Olive Kitteridge, by Elizabeth Strout, tells the life of a difficult woman and her life in a small town in Maine. Olive is unlikeable, changeable, with a horrid temper, but who is given to flashes of wisdom. Her husband is weak, happy, bland. Her son hates her.
All other mothers in the book are a. alcoholics, b. mentally ill, c. homicidal, or d. all of the above. All men are grey, uninspiring, whiny, kind, have lovely hands. All children are desperate, given to dying in horrible ways like anorexia, or car accidents, or are homicidal and stab a woman 29 times.
Huzzah, I say. Bring it on. Life is often dark and cheerless in small Maine towns. I know, having been raised in a small Massachusetts town. It can be claustrophobic, everyone knowing your every slip-up, knowing your parents for years, guessing at your sex life or job history or minor problems.

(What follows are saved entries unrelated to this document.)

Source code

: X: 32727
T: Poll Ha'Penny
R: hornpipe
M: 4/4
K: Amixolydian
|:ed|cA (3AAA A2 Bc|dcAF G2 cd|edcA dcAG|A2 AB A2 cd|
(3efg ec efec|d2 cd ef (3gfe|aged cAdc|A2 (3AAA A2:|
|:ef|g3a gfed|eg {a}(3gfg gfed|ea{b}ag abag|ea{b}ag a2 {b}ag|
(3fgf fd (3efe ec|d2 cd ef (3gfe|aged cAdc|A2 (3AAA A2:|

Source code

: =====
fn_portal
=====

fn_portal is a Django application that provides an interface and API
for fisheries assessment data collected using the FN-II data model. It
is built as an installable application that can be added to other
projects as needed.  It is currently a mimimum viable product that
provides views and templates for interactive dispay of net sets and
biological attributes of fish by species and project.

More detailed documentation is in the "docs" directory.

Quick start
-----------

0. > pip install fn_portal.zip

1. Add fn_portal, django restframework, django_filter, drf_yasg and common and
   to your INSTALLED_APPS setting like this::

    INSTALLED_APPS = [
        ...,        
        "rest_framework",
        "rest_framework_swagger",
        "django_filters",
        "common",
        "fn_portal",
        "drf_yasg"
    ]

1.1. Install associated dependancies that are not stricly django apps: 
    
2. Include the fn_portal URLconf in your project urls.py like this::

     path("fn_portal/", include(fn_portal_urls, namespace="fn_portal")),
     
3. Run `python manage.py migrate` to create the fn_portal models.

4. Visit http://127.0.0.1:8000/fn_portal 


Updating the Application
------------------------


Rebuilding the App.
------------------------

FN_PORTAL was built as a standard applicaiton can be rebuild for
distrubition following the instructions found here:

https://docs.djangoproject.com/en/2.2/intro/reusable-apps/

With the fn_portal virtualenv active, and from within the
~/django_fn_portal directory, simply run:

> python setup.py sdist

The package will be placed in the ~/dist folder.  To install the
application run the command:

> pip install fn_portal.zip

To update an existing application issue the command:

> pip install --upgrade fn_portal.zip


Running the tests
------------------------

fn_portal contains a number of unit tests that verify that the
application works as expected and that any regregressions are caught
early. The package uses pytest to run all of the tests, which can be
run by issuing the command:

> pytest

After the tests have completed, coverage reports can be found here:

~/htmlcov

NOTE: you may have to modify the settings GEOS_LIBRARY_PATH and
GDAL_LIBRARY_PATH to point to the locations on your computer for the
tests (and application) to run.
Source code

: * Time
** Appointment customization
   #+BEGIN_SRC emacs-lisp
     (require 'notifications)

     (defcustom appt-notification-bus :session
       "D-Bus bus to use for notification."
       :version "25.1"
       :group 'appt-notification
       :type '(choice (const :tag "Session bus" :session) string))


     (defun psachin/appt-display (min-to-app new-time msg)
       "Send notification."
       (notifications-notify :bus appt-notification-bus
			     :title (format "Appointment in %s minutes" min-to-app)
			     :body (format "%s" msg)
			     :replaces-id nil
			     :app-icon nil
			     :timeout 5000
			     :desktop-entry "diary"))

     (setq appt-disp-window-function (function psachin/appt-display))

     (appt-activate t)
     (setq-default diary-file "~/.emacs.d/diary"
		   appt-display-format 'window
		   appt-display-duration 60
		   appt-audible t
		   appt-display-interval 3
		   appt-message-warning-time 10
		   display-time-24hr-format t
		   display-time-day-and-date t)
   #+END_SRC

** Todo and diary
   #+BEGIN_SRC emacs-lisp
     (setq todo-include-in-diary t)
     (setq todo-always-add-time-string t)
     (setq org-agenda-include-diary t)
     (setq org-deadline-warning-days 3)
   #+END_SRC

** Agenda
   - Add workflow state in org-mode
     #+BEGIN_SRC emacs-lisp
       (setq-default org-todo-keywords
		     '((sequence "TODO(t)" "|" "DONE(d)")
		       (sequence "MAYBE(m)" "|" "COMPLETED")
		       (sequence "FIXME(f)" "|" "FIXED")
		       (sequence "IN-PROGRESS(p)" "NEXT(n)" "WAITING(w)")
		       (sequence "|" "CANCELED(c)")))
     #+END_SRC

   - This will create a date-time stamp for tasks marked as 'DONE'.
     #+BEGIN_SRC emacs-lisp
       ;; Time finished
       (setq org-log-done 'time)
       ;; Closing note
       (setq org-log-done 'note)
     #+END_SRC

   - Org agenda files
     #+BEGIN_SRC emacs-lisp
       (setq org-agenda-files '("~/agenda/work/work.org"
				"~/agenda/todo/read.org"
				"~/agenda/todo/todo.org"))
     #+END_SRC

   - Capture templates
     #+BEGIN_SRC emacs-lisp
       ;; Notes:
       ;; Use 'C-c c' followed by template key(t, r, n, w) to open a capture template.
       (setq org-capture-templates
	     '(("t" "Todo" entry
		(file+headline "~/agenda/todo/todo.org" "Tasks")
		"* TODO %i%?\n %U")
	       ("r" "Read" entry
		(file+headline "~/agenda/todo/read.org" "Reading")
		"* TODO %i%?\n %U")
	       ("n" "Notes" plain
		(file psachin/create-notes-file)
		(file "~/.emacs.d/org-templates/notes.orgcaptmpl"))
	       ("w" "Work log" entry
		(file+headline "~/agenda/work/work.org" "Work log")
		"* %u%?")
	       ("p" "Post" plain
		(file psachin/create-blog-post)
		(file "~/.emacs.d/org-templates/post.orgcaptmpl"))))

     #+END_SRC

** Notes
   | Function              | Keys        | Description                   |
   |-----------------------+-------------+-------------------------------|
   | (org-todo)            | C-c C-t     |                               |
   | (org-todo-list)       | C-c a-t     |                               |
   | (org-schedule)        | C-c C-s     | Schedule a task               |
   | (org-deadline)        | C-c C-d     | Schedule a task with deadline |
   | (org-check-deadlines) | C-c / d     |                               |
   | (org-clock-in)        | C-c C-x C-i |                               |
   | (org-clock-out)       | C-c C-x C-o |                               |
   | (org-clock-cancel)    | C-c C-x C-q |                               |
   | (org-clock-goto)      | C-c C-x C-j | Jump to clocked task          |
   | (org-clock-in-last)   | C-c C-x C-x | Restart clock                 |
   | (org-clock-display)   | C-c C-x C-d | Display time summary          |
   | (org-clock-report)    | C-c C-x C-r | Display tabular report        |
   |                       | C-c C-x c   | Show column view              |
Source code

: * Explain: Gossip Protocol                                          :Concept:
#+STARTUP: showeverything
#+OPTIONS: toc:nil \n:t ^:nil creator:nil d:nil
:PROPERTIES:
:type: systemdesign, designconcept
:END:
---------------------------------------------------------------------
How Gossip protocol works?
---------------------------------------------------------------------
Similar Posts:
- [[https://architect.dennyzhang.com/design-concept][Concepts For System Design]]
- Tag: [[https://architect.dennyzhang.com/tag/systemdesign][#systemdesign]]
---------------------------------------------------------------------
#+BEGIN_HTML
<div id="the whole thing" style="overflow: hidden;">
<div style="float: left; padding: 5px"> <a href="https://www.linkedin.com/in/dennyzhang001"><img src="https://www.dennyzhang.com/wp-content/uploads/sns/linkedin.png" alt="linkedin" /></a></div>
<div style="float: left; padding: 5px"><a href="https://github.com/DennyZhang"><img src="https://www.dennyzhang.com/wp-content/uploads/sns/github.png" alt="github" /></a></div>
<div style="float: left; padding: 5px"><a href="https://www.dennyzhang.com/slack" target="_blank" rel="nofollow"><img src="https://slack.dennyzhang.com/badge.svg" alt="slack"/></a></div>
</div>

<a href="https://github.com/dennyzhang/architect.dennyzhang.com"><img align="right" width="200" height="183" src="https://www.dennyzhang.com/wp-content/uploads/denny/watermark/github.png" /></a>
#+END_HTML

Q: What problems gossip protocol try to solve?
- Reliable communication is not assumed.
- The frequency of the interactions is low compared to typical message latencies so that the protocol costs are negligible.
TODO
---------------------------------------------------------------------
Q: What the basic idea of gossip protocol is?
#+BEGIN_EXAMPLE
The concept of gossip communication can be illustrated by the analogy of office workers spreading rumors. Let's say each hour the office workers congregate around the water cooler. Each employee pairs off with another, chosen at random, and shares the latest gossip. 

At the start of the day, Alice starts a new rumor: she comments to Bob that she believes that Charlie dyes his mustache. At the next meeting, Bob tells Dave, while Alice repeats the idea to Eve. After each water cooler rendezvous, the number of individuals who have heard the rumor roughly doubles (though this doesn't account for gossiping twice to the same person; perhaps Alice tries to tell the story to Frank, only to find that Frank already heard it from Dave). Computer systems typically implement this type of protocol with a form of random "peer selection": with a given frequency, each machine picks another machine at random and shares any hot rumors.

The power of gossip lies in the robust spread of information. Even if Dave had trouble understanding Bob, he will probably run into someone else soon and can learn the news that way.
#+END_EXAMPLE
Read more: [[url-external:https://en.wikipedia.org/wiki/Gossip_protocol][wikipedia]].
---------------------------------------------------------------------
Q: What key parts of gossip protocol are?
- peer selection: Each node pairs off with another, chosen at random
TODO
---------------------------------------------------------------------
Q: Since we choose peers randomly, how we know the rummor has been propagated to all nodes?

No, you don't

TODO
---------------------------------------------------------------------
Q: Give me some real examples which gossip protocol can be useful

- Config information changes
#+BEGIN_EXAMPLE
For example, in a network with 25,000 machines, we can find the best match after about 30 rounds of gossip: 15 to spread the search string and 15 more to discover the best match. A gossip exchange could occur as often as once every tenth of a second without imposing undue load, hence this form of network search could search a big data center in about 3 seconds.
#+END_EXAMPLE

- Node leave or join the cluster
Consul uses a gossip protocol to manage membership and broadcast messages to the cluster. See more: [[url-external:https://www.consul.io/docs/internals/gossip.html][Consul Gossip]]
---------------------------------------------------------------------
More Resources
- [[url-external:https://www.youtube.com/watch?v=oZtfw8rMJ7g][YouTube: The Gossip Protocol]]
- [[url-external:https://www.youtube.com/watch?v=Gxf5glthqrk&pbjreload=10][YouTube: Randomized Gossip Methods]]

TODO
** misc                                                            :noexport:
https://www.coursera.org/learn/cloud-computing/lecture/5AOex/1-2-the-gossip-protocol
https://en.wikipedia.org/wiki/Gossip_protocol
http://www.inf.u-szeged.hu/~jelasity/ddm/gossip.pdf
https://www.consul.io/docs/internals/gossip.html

But not EVERYONE in town needs to be gassed. I understand this book has been made into an HBO miniseries, something that makes me wonder if, like the characters in the book, we all enjoy watching other people’s hardships in an overwhelming surge of schadenfreude. I can’t imagine watching the series. Dickens did hard lives, and did them better – because in his stories he remembered what is, for me, the necessity of these hard luck stories – the possibility or sniff of redemption. Or growth. Or light.
True, Olive does get to feel lust returning at the very very end of the book (spoiler alert), but even that is so muted as to have all the joy sucked right out of it.
The book is well-written, though given to occasional flights of phrase that my editor self wants to pluck out with tweezers, and it’s been nominated for many prizes, including the Pulitzer!!!, reinforcing my hypothesis that you can only win a prize if you write about totally dysfunctional families in towns filled with them and IF you throw in a storm or two.
To add to my irritation, my copy was printed in tiny light grey type that made me strain to read it, so I got a tiny eye headache to add to my feelings of frustration.
Do read this book – it’s worth a read – just don’t read it if you are depressed or recovering from a Christmas holiday season crowded with dysfunctional drunken relatives.
As for me, I think I’ll pass it on anonymously. Perhaps it will find a home with someone who is overly cheerful.